Configuring the profiles to behave as described requires the pattern directive to be configured as shown below:
pattern { address { base: 0 } stride { Stride: 64 Xrange: "262144B" } size: 64 }
pattern { address { base: 262208 } stride { Stride: 64 Xrange: "262144B" } size: 64 }
After that, the traffic profiles are configured to tag outgoing packets with PartitionIDs by adding the flow_id attribute to the profile configuration as so:
profile { ... flow_id: 2 ... }
To test the cache partitioning policies, simulations using the Way and Max Capacity partitioning policies are run several times with different partition configurations. The number of reported cache misses from each simulation is examined to evaluate the effect of the policies. As the total cache size perfectly fits the 2 requests for the 2 profiles, a 50/50 split of the cache should have no effect on the cache miss ratio.
The Max Capacity partitioning policy is tested first, with the simulation being run 5 times with 5 different partitioning allocations. The experiments included a 50/50 split, 40/60, 30/70, 20/80 and 10/90. The allocations below 50% show increasing numbers of cache misses with each decrease in capacity, while the misses for allocations at or above 50% remains a constant 4096. This is due to the allocation for requestor with PartitionID 1 being over what the requestor requires. The full results are available in Table 1:
Table 1: cache misses per PartitionID when using varying allocations with the Max Capacity Partitioning policy.

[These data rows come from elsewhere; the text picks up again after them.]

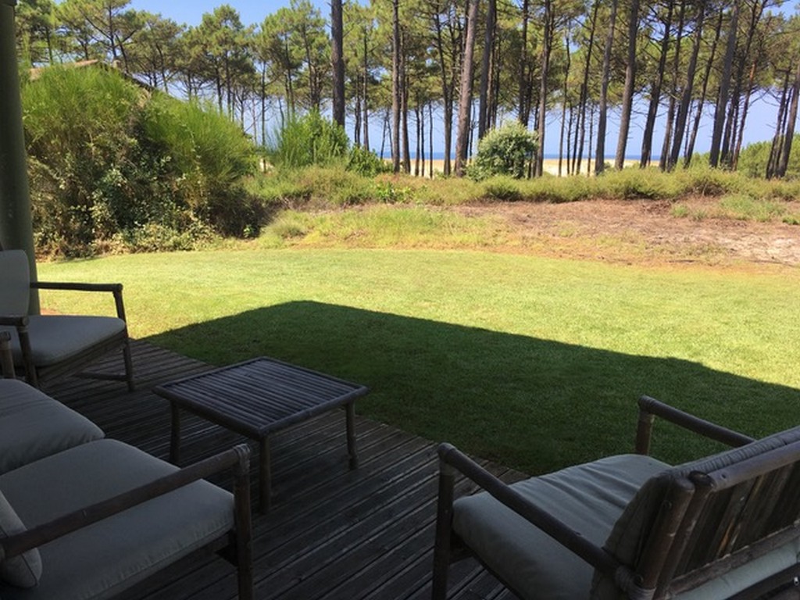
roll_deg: -1.6
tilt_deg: -13.1
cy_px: 300
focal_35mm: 29
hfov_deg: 61.7
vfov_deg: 48.2
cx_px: 400
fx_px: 670
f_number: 2.2
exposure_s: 1/625
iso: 25
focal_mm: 4.15
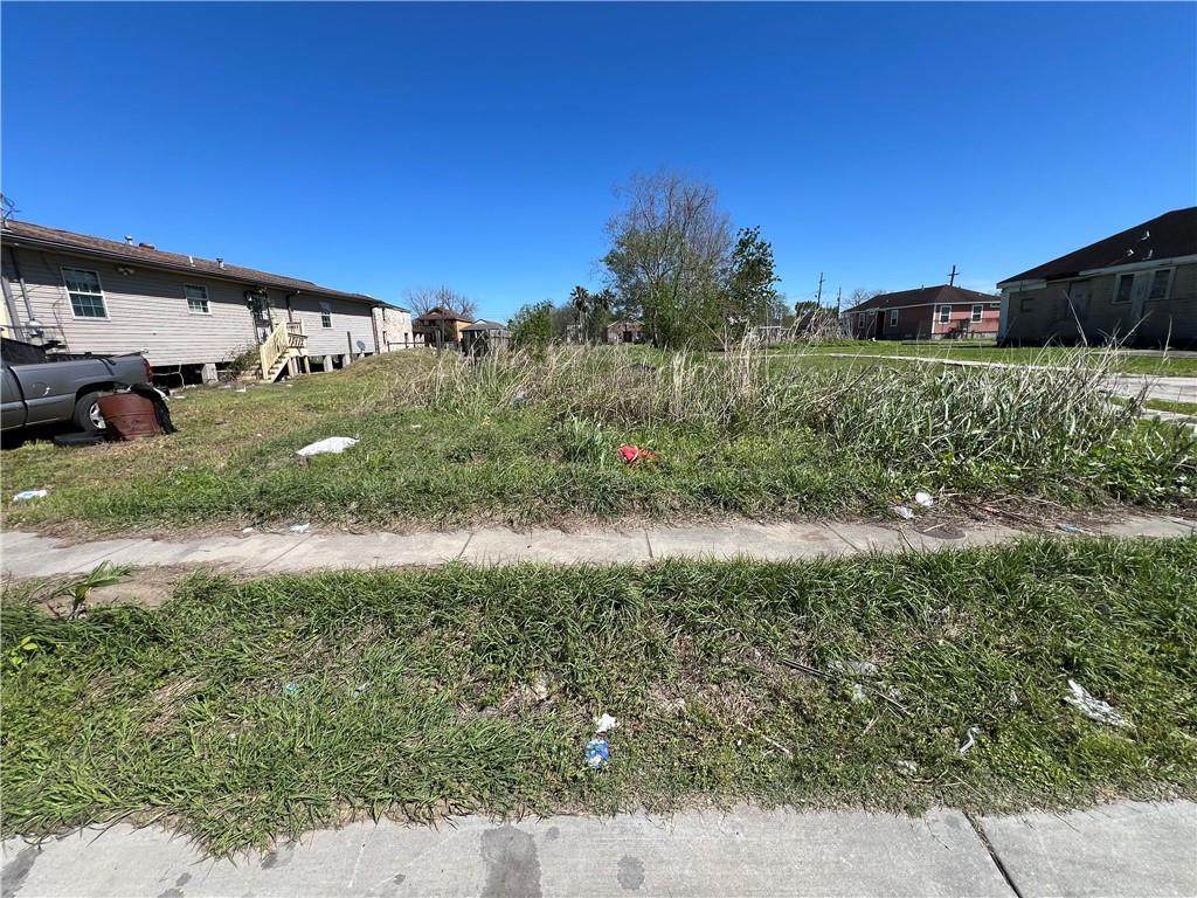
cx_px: 598
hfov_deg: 106.2
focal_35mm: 13
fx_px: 450
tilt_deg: -12.6
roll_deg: +1.5
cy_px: 449
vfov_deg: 89.9
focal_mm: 1.57
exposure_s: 1/1553
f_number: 1.8
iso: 32
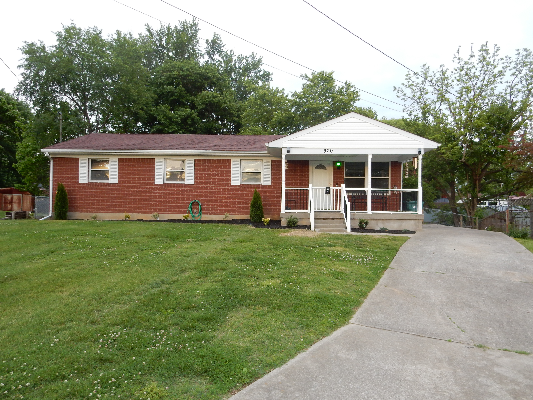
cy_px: 200
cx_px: 266
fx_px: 385
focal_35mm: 25
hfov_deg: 69.4
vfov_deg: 54.9
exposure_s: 1/40
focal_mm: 4.5
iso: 180
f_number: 3.7
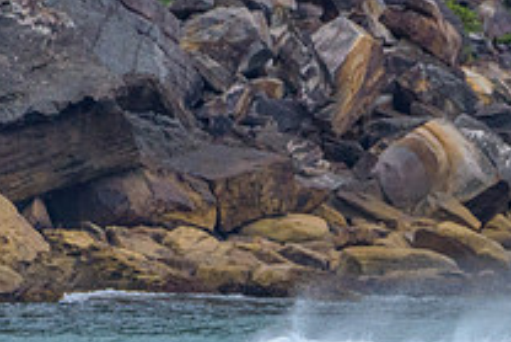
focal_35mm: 1707
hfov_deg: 1.2
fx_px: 24246
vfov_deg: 0.8
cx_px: 450
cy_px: 399
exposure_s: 1/2000
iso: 900
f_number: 5.6
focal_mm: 500
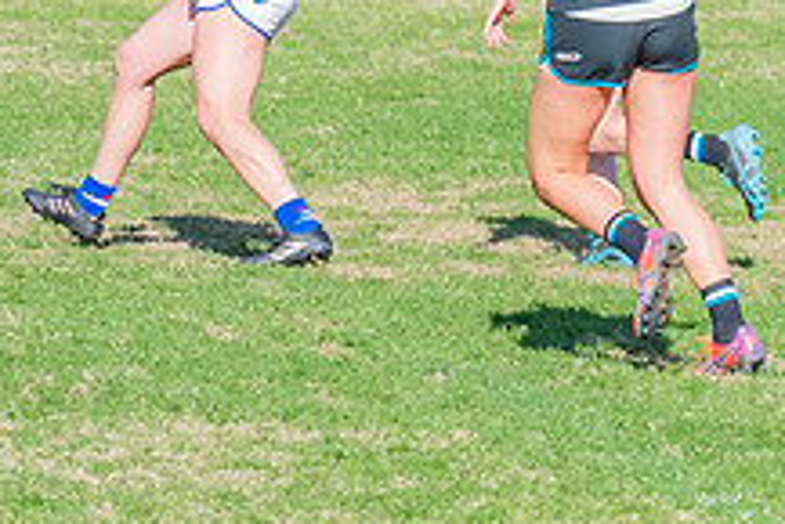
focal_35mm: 842
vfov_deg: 1.6
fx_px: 18372
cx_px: -520
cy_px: -229
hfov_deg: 2.4
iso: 800
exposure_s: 1/1600
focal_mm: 160
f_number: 8
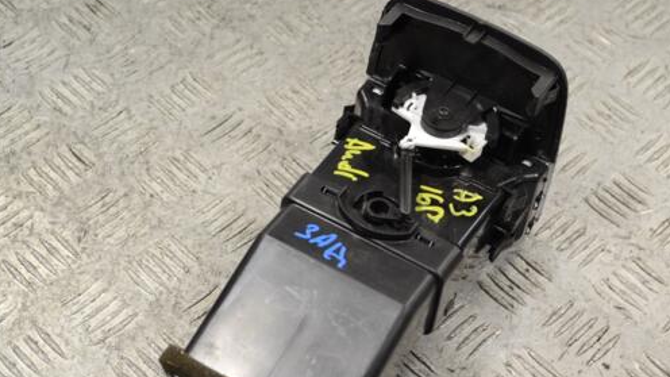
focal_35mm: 76
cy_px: 228
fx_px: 1350
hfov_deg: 27.9
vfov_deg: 15.9
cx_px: 367
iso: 160
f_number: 5.3
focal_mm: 40
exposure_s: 1/30
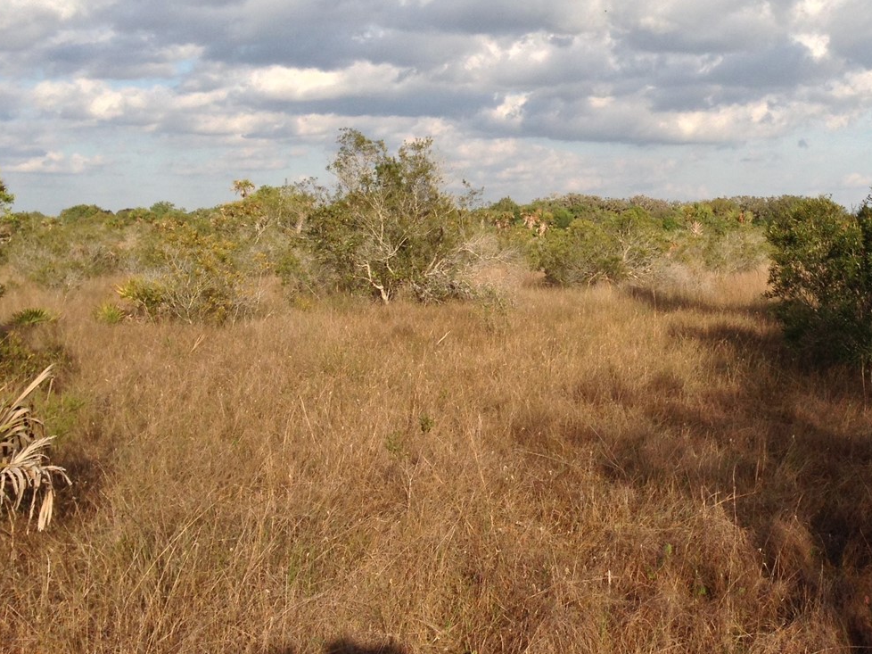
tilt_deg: +0.9
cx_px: 639
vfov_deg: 26.7
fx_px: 1360
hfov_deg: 34.9
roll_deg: +0.1
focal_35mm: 54
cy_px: 162
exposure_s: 1/1261
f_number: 2.4
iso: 50
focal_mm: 4.12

Running equivalent experiments for the Way partitioning policy, with the 2 requestors initially being allocated 4 cache ways each initially (out of the total of 8). The allocations are then changed to 3/5, 2/6 and 1/7 split. Again, the equal allocation results in both requestors experiencing the baseline cache miss count of 4096, with the lower allocations increasing the number of misses. Increasing the allocated cache way count did not affect the number of cache misses similarly to the previous experiment. The full results of the experiment are available in Table 2:
Table 2: cache misses per PartitionID when using varying allocations with the Way Partitioning policy.
The results of the partitioning policies tests show that the cache partitioning mechanism implemented in gem5 functions as intended. It allows for processes to function in isolation, especially in scenarios in which system resource contention is present. The implemented Max Capacity and Way partitioning policies reflect the MPAM specification and allow for design exploration in the area. The MPAM team is looking forward to systems designed using these new features.